The coronavirus pandemic ushered in a new wave of patient sampling and testing trends. While remote sampling and personalized patient monitoring using micro-sampling techniques like dried blood spots and sample matrices, such as breath, saliva, urine, and hair, have created opportunities for novel collection devices, these innovations have also led to new technical hurdles for clinical diagnostic testing.
Advances in tandem mass spectrometry combined with liquid chromatography (LC-MS-MS) offer unique analytical advantages to address these emerging diagnostic trends. Covering a wide range of analytes in clinical toxicology, endocrinology, inborn errors of metabolism (IEM), and therapeutic drug monitoring (TDM), LC-MS-MS can provide the analytical sensitivity and selectivity needed to tackle the sample volume, type, and throughput needs of clinical labs.
Small molecule detection via LC-MS-MS
For small molecule detection, LC-MS-MS can provide substantial benefits, including
- improved analytical sensitivity at low concentrations (e.g., female testosterone),
- improved analytical specificity between similar compounds (e.g., steroid hormones and drugs of abuse), and
- increased ability to multiplex (e.g., drugs of abuse confirmation panels, steroid hormones, TDM).
Large molecule detection via LC-MS-MS
For large molecule detection, LC-MS-MS offers the ability to
- detect and differentiate between different protein isoforms (e.g., growth hormone),
- overcome “auto-antibody” effects (e.g., thyroglobulin), and
- multiplex several analytes in one test (e.g., oncology biomarkers for specificity and targeted therapeutics).
Meeting clinical lab requirements
Despite these advantages, clinical LC-MS-MS platforms still require additional advancements to meet widespread clinical lab adoption requirements. This continued development includes modular automation, such as sample preparation modules, for lab compatibility and integration, and sample handling, for improved flexibility/prioritization and increased turnaround time.
For instance, current analysis of large molecules often involves a relatively complex and lengthy sample preparation process. Before these tests become widely adopted, they will have to be simplified and automated for ease of use by clinical lab technicians.

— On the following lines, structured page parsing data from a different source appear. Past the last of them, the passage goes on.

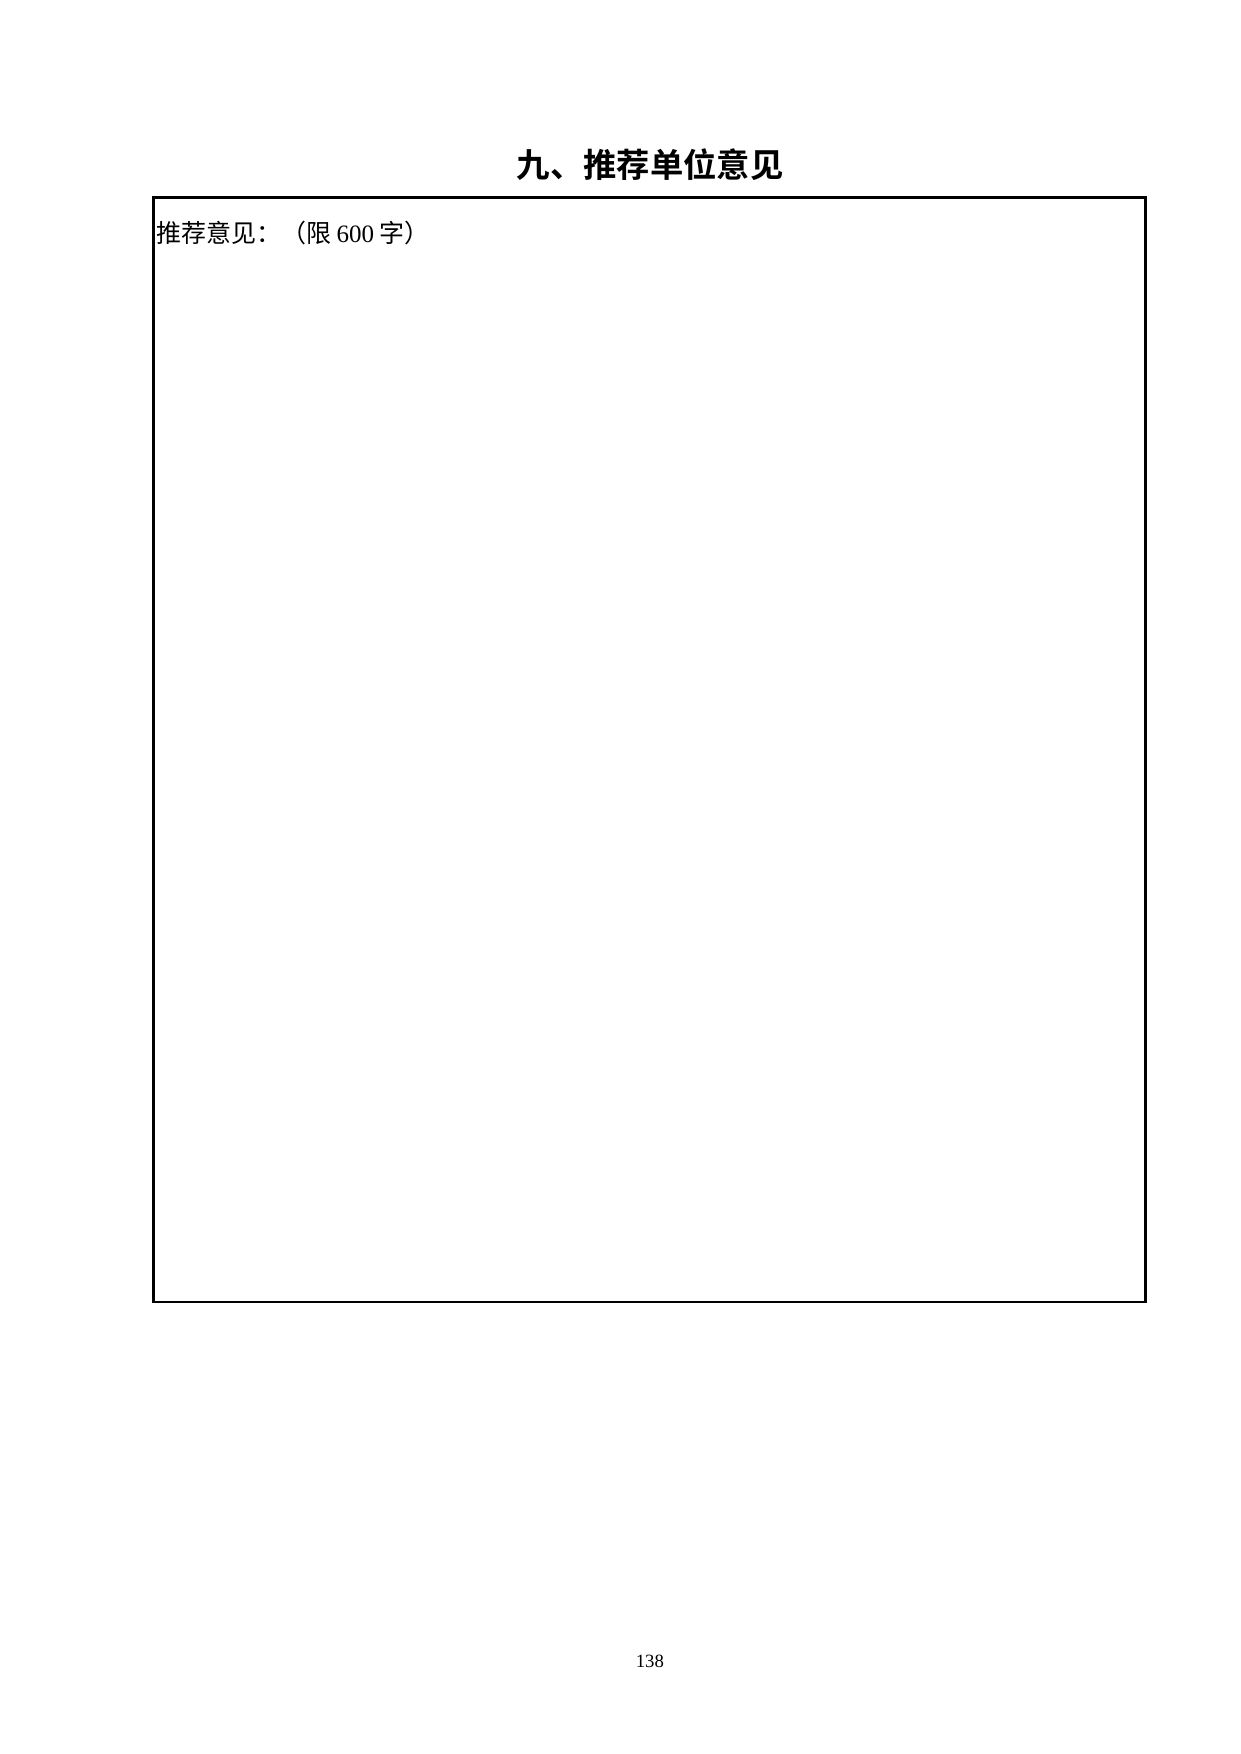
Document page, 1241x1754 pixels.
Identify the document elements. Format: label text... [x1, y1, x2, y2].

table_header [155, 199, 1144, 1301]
subtitle 九、推荐单位意见 [148, 131, 1152, 196]
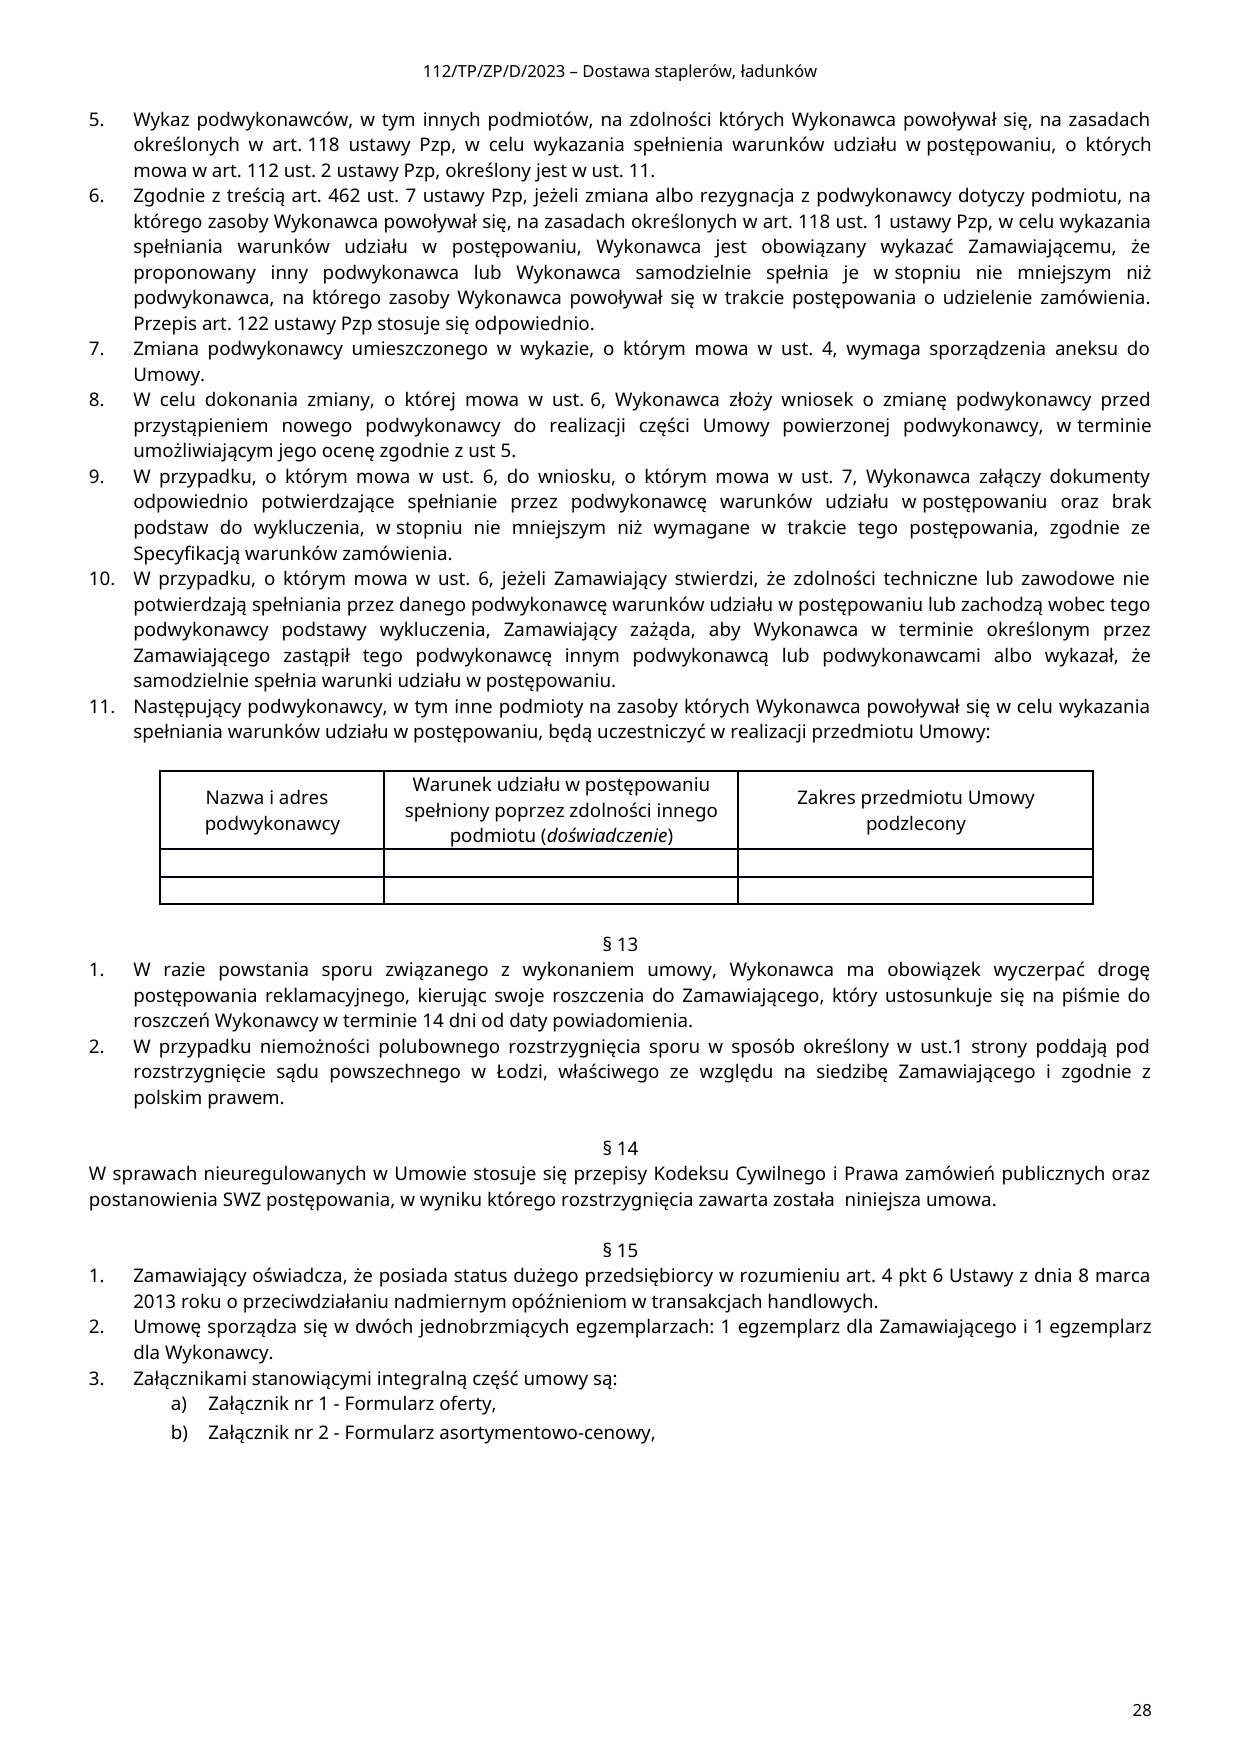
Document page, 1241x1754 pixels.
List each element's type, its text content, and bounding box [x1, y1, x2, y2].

list W przypadku, o którym mowa w ust. 6, jeżeli Zamawiający stwierdzi, że zdolności techniczne lub zawodowe nie potwierdzają spełniania przez danego podwykonawcę warunków udziału w postępowaniu lub zachodzą wobec tego podwykonawcy podstawy wykluczenia, Zamawiający zażąda, aby Wykonawca w terminie określonym przez Zamawiającego zastąpił tego podwykonawcę innym podwykonawcą lub podwykonawcami albo wykazał, że samodzielnie spełnia warunki udziału w postępowaniu. [89, 565, 1152, 693]
table_cell [161, 878, 383, 903]
list Załącznik nr 2 - Formularz asortymentowo-cenowy, [171, 1419, 1152, 1445]
list W przypadku, o którym mowa w ust. 6, do wniosku, o którym mowa w ust. 7, Wykonawca załączy dokumenty odpowiednio potwierdzające spełnianie przez podwykonawcę warunków udziału w postępowaniu oraz brak podstaw do wykluczenia, w stopniu nie mniejszym niż wymagane w trakcie tego postępowania, zgodnie ze Specyfikacją warunków zamówienia. [89, 463, 1152, 565]
list Załącznik nr 1 - Formularz oferty, [171, 1390, 1152, 1416]
list W razie powstania sporu związanego z wykonaniem umowy, Wykonawca ma obowiązek wyczerpać drogę postępowania reklamacyjnego, kierując swoje roszczenia do Zamawiającego, który ustosunkuje się na piśmie do roszczeń Wykonawcy w terminie 14 dni od daty powiadomienia. [89, 956, 1152, 1033]
text § 13 [89, 931, 1152, 956]
table_cell [385, 878, 737, 903]
list Zmiana podwykonawcy umieszczonego w wykazie, o którym mowa w ust. 4, wymaga sporządzenia aneksu do Umowy. [89, 336, 1152, 387]
table_header Zakres przedmiotu Umowy podzlecony [739, 772, 1092, 848]
table_cell [385, 850, 737, 876]
table_cell [161, 850, 383, 876]
list Umowę sporządza się w dwóch jednobrzmiących egzemplarzach: 1 egzemplarz dla Zamawiającego i 1 egzemplarz dla Wykonawcy. [89, 1314, 1152, 1365]
table_header Nazwa i adres podwykonawcy [161, 772, 383, 848]
table_cell [739, 850, 1092, 876]
list Wykaz podwykonawców, w tym innych podmiotów, na zdolności których Wykonawca powoływał się, na zasadach określonych w art. 118 ustawy Pzp, w celu wykazania spełnienia warunków udziału w postępowaniu, o których mowa w art. 112 ust. 2 ustawy Pzp, określony jest w ust. 11. [89, 106, 1152, 182]
list Zgodnie z treścią art. 462 ust. 7 ustawy Pzp, jeżeli zmiana albo rezygnacja z podwykonawcy dotyczy podmiotu, na którego zasoby Wykonawca powoływał się, na zasadach określonych w art. 118 ust. 1 ustawy Pzp, w celu wykazania spełniania warunków udziału w postępowaniu, Wykonawca jest obowiązany wykazać Zamawiającemu, że proponowany inny podwykonawca lub Wykonawca samodzielnie spełnia je w stopniu nie mniejszym niż podwykonawca, na którego zasoby Wykonawca powoływał się w trakcie postępowania o udzielenie zamówienia. Przepis art. 122 ustawy Pzp stosuje się odpowiednio. [89, 182, 1152, 336]
text W sprawach nieuregulowanych w Umowie stosuje się przepisy Kodeksu Cywilnego i Prawa zamówień publicznych oraz postanowienia SWZ postępowania, w wyniku którego rozstrzygnięcia zawarta została niniejsza umowa. [89, 1161, 1152, 1212]
list Zamawiający oświadcza, że posiada status dużego przedsiębiorcy w rozumieniu art. 4 pkt 6 Ustawy z dnia 8 marca 2013 roku o przeciwdziałaniu nadmiernym opóźnieniom w transakcjach handlowych. [89, 1263, 1152, 1314]
list W celu dokonania zmiany, o której mowa w ust. 6, Wykonawca złoży wniosek o zmianę podwykonawcy przed przystąpieniem nowego podwykonawcy do realizacji części Umowy powierzonej podwykonawcy, w terminie umożliwiającym jego ocenę zgodnie z ust 5. [89, 387, 1152, 463]
table_cell [739, 878, 1092, 903]
table_header Warunek udziału w postępowaniu spełniony poprzez zdolności innego podmiotu (doświadczenie) [385, 772, 737, 848]
text § 15 [89, 1237, 1152, 1263]
list W przypadku niemożności polubownego rozstrzygnięcia sporu w sposób określony w ust.1 strony poddają pod rozstrzygnięcie sądu powszechnego w Łodzi, właściwego ze względu na siedzibę Zamawiającego i zgodnie z polskim prawem. [89, 1033, 1152, 1109]
list Następujący podwykonawcy, w tym inne podmioty na zasoby których Wykonawca powoływał się w celu wykazania spełniania warunków udziału w postępowaniu, będą uczestniczyć w realizacji przedmiotu Umowy: [89, 693, 1152, 744]
list Załącznikami stanowiącymi integralną część umowy są: [89, 1365, 1152, 1390]
text § 14 [89, 1135, 1152, 1161]
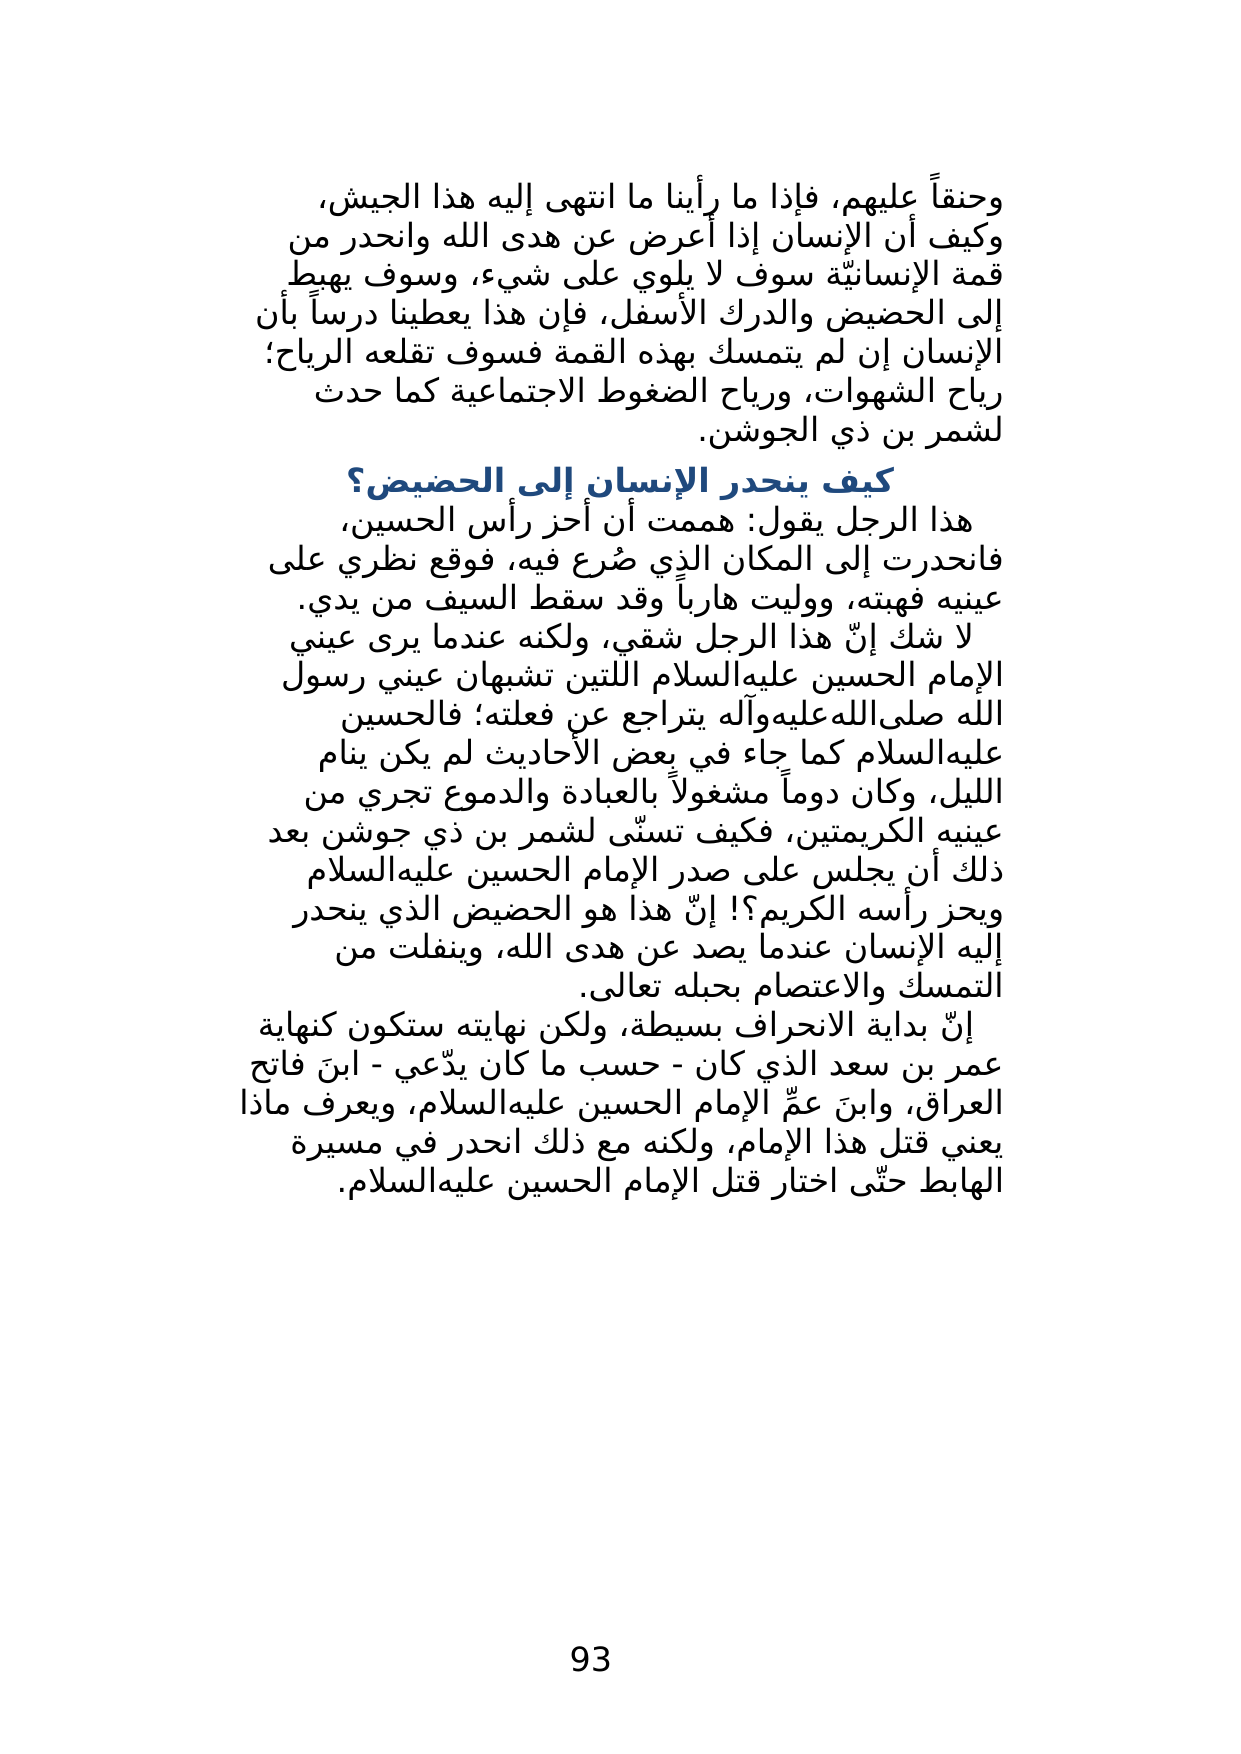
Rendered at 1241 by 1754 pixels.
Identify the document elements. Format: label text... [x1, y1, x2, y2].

text لا شك إنّ هذا الرجل شقي، ولكنه عندما يرى عيني الإمام الحسين عليه‌السلام اللتين تشبهان عيني رسول الله صلى‌الله‌عليه‌وآله يتراجع عن فعلته؛ فالحسين عليه‌السلام كما جاء في بعض الأحاديث لم يكن ينام الليل، وكان دوماً مشغولاً بالعبادة والدموع تجري من عينيه الكريمتين، فكيف تسنّى لشمر بن ذي جوشن بعد ذلك أن يجلس على صدر الإمام الحسين عليه‌السلام ويحز رأسه الكريم؟! إنّ هذا هو الحضيض الذي ينحدر إليه الإنسان عندما يصد عن هدى الله، وينفلت من التمسك والاعتصام بحبله تعالى. [236, 617, 1004, 1006]
text هذا الرجل يقول: هممت أن أحز رأس الحسين، فانحدرت إلى المكان الذي صُرع فيه، فوقع نظري على عينيه فهبته، ووليت هارباً وقد سقط السيف من يدي. [236, 501, 1004, 617]
text إنّ بداية الانحراف بسيطة، ولكن نهايته ستكون كنهاية عمر بن سعد الذي كان - حسب ما كان يدّعي - ابنَ فاتح العراق، وابنَ عمِّ الإمام الحسين عليه‌السلام، ويعرف ماذا يعني قتل هذا الإمام، ولكنه مع ذلك انحدر في مسيرة الهابط حتّى اختار قتل الإمام الحسين عليه‌السلام. [236, 1006, 1004, 1200]
subtitle كيف ينحدر الإنسان إلى الحضيض؟ [236, 462, 1004, 501]
text وحنقاً عليهم، فإذا ما رأينا ما انتهى إليه هذا الجيش، وكيف أن الإنسان إذا أعرض عن هدى الله وانحدر من قمة الإنسانيّة سوف لا يلوي على شيء، وسوف يهبط إلى الحضيض والدرك الأسفل، فإن هذا يعطينا درساً بأن الإنسان إن لم يتمسك بهذه القمة فسوف تقلعه الرياح؛ رياح الشهوات، ورياح الضغوط الاجتماعية كما حدث لشمر بن ذي الجوشن. [236, 177, 1004, 449]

Current test menus will also need to be broadened for economic viability (price per test) of the investment. In addition, widespread support from the clinical diagnostics industry through connectivity and informatics, workflow automation, and education will be required to drive greater clinical LC-MS-MS adoption.
Becoming a leading diagnostics tool
Nonetheless, increased use of LC-MS-MS technology for biomarker discovery in proteomics, metabolomics, and lipidomics research suggests that clinical MS has the potential to emerge as a leading diagnostics tool in high-value, high-impact disease states, such as oncology and neurology. LC-MS-MS is uniquely positioned to differentiate protein isoforms and post-translational modifications and measure protein quantities—areas not easily detected or assessed by other clinical detection technologies.
Over the next decade, as LC-MS-MS providers begin to overcome lingering hurdles associated with automation and sample prep simplification, we suspect that the benefits of clinical MS—analytical sensitivity, selectivity, and multiplexing—will be fully realized and more widely adopted. By combining current LC-MS-MS benefits with streamlined workflows, shortened turnaround times, and a broad cost-effective menu of total solutions, LC-MS-MS will soon become a prominent technology in tomorrow’s clinical labs.